WHAT THIS TASK INVOLVES: The entries below contain pictures, which are to be left out; write out exactly, and only, the lines from the line with "[444,223,512,237] anything ->" up to and including the line with "[927,367,979,378] Bitcoin ->".

=====

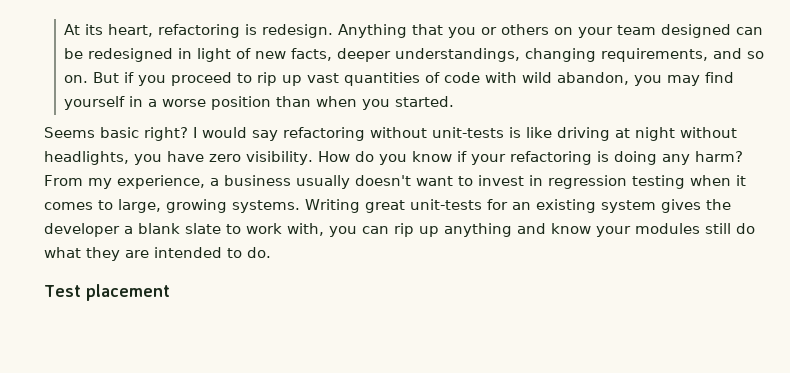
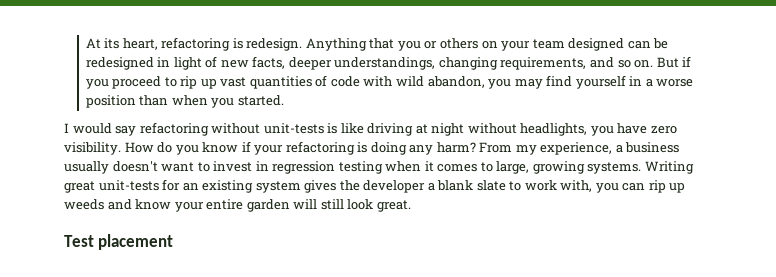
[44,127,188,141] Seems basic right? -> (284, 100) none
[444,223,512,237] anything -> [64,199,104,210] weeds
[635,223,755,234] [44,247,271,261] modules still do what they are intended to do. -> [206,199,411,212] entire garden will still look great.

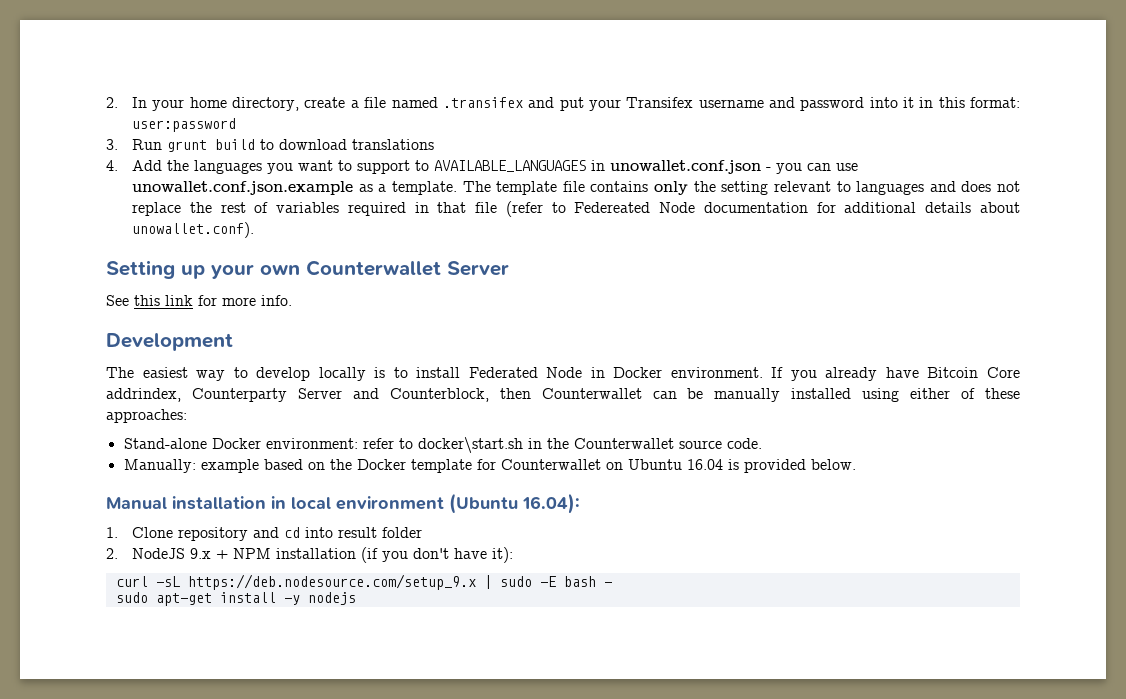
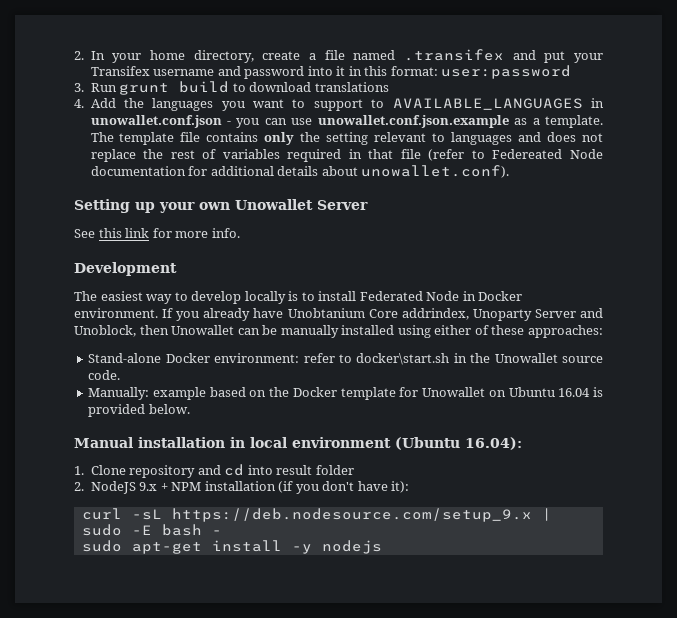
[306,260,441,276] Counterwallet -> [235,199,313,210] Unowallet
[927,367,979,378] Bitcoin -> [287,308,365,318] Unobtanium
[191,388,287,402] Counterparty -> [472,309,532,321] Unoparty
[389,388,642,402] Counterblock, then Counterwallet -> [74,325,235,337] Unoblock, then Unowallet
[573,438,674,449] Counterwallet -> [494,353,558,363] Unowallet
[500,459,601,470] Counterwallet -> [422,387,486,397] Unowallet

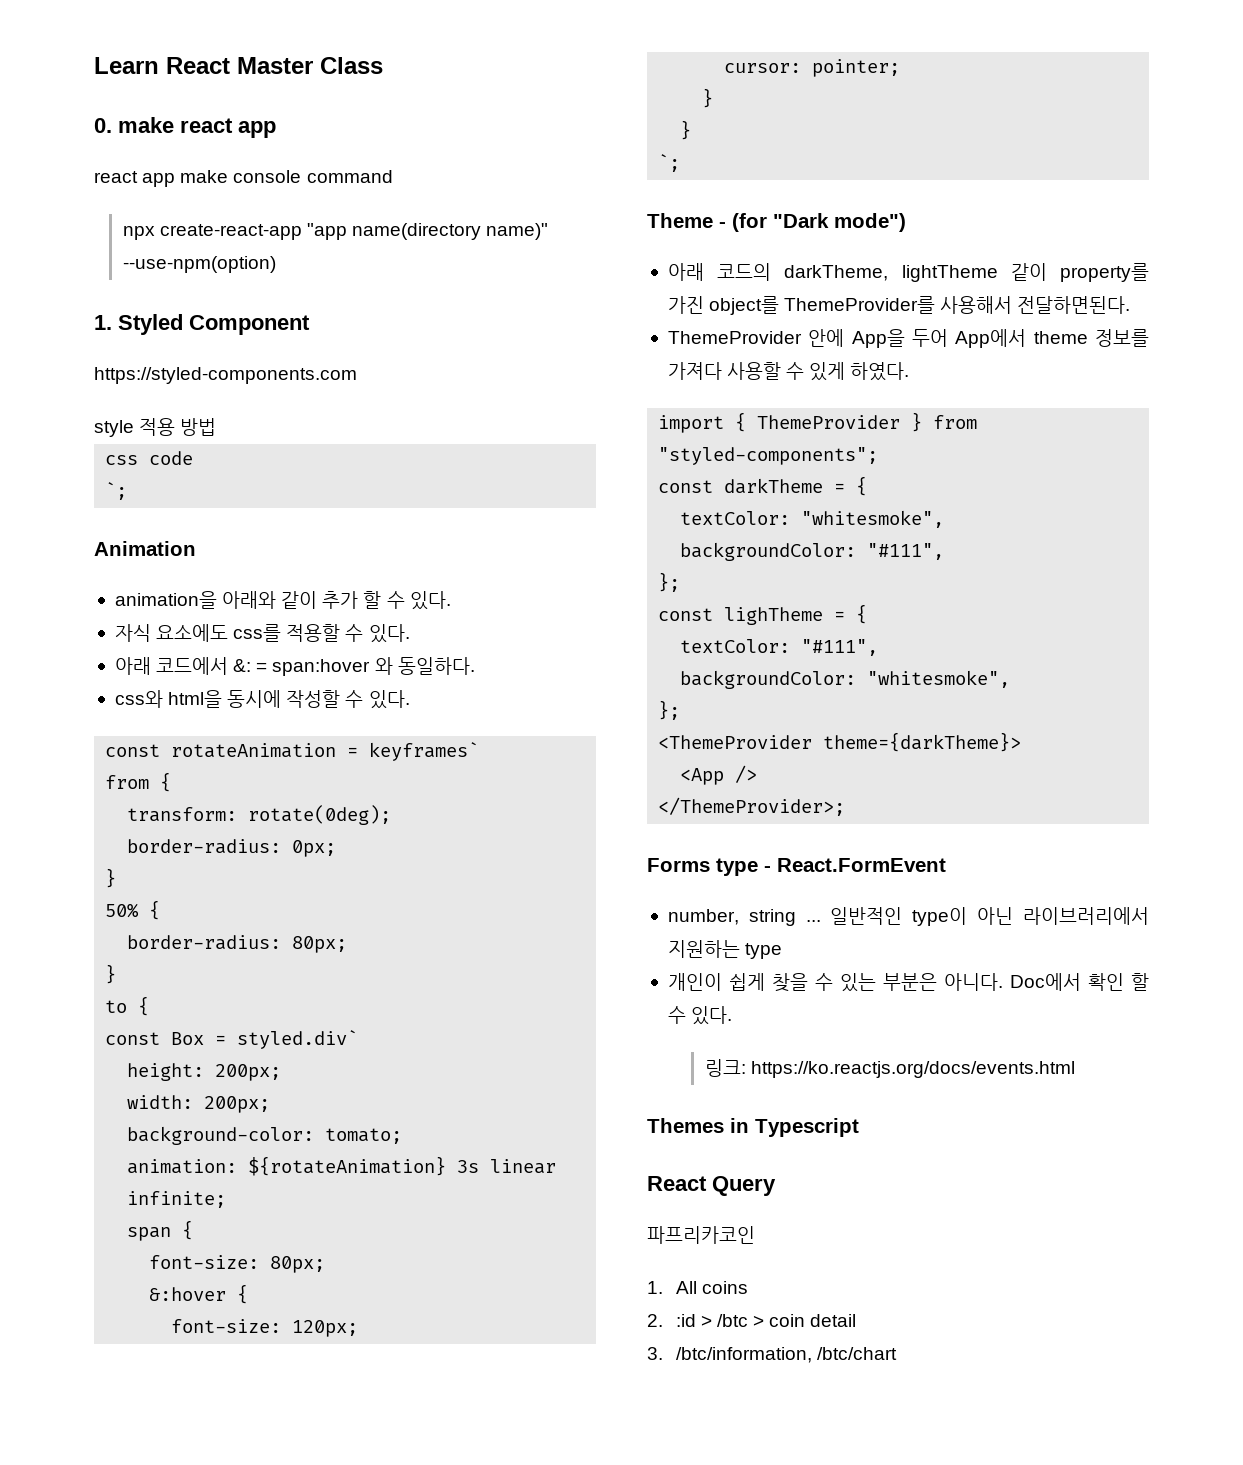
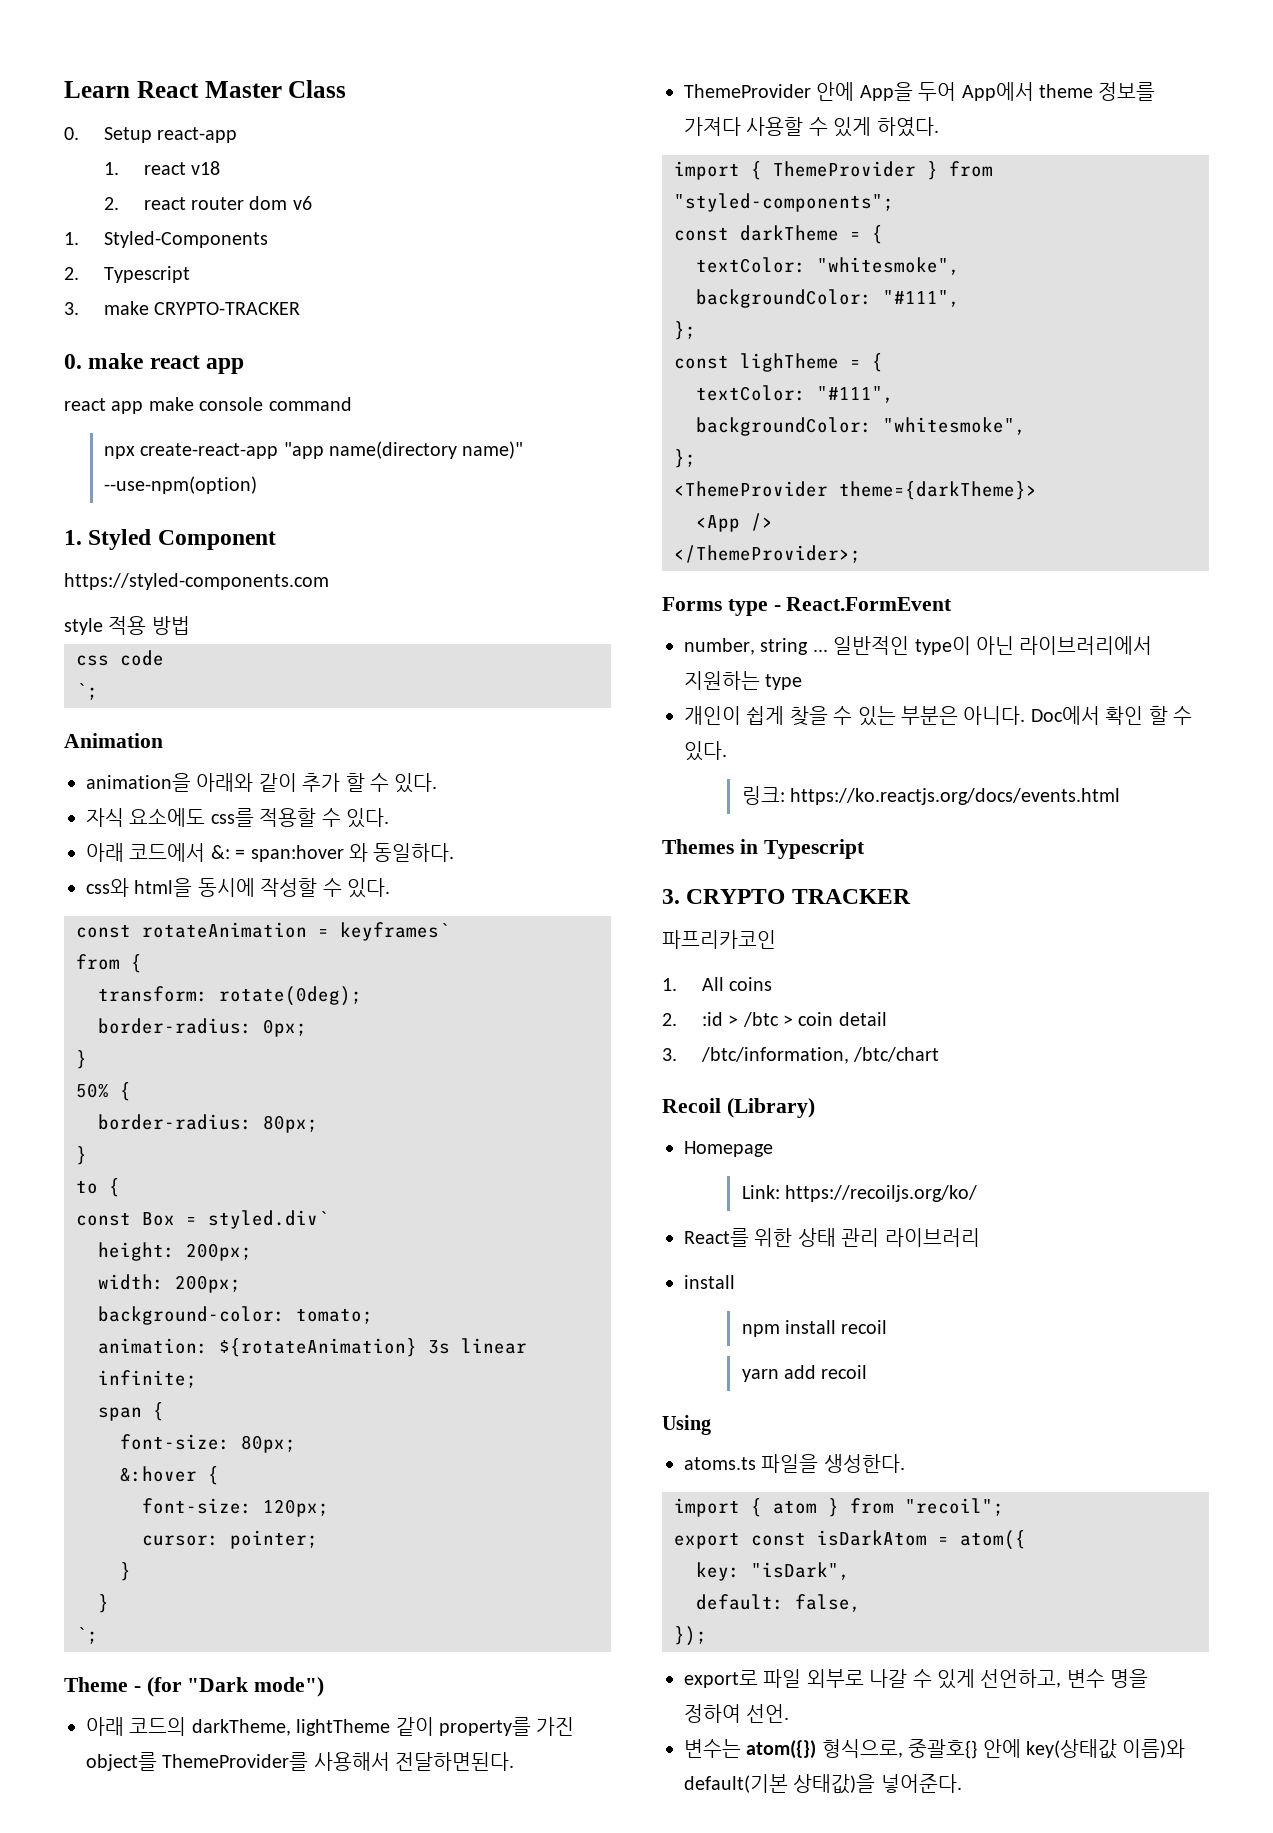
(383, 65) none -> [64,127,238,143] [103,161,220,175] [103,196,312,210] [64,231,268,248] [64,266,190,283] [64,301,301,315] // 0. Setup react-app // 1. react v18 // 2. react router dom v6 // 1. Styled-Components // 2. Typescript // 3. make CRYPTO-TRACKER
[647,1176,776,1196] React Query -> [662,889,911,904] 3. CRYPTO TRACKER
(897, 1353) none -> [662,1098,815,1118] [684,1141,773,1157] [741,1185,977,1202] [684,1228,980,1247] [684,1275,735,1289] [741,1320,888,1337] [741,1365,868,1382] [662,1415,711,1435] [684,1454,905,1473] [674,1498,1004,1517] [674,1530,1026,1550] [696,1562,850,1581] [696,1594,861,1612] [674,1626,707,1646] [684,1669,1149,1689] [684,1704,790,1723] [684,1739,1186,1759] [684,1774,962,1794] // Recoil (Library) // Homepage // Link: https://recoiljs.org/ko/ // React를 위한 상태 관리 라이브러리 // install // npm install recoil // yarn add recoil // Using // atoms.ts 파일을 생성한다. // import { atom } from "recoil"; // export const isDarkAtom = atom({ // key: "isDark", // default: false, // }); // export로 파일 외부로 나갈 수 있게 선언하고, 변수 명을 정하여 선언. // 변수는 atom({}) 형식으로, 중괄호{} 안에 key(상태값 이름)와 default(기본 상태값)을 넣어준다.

=====

TASK RESPONSE:
[444,223,512,237] anything -> [64,199,104,210] weeds
[635,223,755,234] [44,247,271,261] modules still do what they are intended to do. -> [206,199,411,212] entire garden will still look great.

[306,260,441,276] Counterwallet -> [235,199,313,210] Unowallet
[927,367,979,378] Bitcoin -> [287,308,365,318] Unobtanium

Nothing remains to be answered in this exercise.